また、190頁には、喫煙者や肥満の人に対する追加保険料徴収を提案していますが、正しく運営できるのは、喫煙者のみです。肥満の場合、病気による肥満もあるので、その判断の部分で、不正の温床になります。肥満に関しては価格メカニズムではなく、別の取り組みで解決する問題と言えます。

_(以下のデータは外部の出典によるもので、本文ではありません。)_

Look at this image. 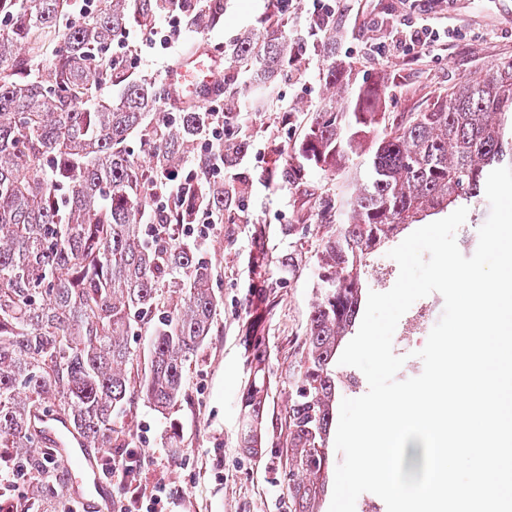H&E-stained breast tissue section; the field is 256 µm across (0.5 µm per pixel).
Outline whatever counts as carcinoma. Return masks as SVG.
<instances>
[{"instance_id": "carcinoma-1", "label": "carcinoma", "mask_w": 512, "mask_h": 512, "mask_svg": "<svg viewBox=\"0 0 512 512\" xmlns=\"http://www.w3.org/2000/svg\"><path fill=\"white\" fill-rule=\"evenodd\" d=\"M61 25L73 0H0V460L33 475L20 512H42L57 488L43 471V411L65 419L89 448H131L138 404L164 414L186 399L187 362L211 335L222 299L206 251L175 235L207 208L220 216L243 191L232 172L249 148L235 132L201 149L214 122L205 103L174 111L165 90L112 50L136 25L175 15L191 29L222 25L217 0H99ZM275 16L224 44L223 125L250 84L261 107L288 78L289 58L306 43L288 30L289 0ZM336 21L318 35L331 89L293 155L272 175L296 188L311 169L332 175L359 160L355 188L336 216L320 197L319 223L290 224L300 239L325 230L315 262L317 292L294 361L285 370L288 405L276 419L279 471L288 512H318L330 469L326 448L336 417V363L366 295L368 261L404 226L458 205L482 206L486 181L512 167V62L453 87L431 108L393 117L380 110L387 83L350 84L336 67ZM120 87L95 101L96 89ZM192 161L199 189L158 206L168 178ZM268 265L294 270L290 252ZM282 281L254 291L246 323L249 378L238 405L239 447L264 453L273 375L265 330ZM145 337L144 347L131 337Z\"/></svg>"}]
</instances>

ヘルパー不足に関しては、介護報酬単価が低すぎることが原因であるのは事実です。しかし市場価格にする必要はなく、介護報酬単価の引き上げで十分です。一番簡単な介護(一番安い介護報酬単価)を実施して、8時間拘束され20日働いて、月収30万円程度になる水準に引き上げれば、ヘルパーを常勤にして、家族を養えるでしょう。労働単価はだいたいこのように決める必要があります。これでうまく市場価格と合わないなら、その部分はどのように手当てするかをまじめに議論しなければなりません。著者は馬鹿だから、なんでも市場価格にすれば、速やかに調整がつくという信仰をお持ちのようです。試みに、消防サービスを市場価格化したらどうなるか考えてみたらいいでしょう。誰が命がけの仕事に公務員程度の給与で応じてくれるでしょうか。市場に任せれば、消防サービスは高級住宅街にしか供給されなくなります。要するに、この価格を議論する時に、著者には、医療サービスの一定ラインは、公共財として供給されるべきものではないのかという視点がすっぽり抜け落ちているのです。

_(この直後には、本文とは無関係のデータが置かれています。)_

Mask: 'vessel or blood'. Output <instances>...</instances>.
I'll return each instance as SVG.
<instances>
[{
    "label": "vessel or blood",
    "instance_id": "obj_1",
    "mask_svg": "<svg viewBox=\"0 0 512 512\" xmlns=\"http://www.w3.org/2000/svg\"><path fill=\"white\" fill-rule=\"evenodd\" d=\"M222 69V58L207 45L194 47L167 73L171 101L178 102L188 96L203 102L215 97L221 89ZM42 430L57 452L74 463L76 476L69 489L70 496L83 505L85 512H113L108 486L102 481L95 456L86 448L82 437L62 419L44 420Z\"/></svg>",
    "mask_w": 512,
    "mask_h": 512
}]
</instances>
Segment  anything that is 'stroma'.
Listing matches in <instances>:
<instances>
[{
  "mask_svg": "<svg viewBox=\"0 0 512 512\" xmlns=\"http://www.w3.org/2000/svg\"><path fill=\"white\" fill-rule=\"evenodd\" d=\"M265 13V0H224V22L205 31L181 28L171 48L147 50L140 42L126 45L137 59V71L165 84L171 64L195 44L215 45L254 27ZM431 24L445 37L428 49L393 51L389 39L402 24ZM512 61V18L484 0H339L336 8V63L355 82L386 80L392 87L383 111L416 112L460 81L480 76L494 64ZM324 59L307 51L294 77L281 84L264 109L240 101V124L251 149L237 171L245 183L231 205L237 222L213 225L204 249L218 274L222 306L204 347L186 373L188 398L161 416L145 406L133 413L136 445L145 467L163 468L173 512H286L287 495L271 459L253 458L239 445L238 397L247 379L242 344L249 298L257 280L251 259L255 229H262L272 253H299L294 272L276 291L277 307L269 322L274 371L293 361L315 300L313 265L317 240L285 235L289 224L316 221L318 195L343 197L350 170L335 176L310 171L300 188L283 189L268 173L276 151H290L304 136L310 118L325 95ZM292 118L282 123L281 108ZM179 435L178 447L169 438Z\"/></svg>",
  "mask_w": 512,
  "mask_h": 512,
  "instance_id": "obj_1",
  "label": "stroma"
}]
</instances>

年金の積立化の議論は、インチキ動学と言われる世代交代モデルに基づいているのはいまいちですが、他の諸政策と関係なく成立している部分です。著者でまともな議論は、年金の積立化部分だけに限定されます。
これだけ著者が馬鹿だと話になりません。経歴を見ると日銀に居続けるほどの能力がなくて、spin offした人物のようです。
こんな糞みたいな支離滅裂な本を、経済セミナーで「著者の理路整然とした文章に引き込まれ」たという書評を書く加藤久和も、同じく無能な人物です。元(財)電力中央研究所主任研究員だけなことはあります。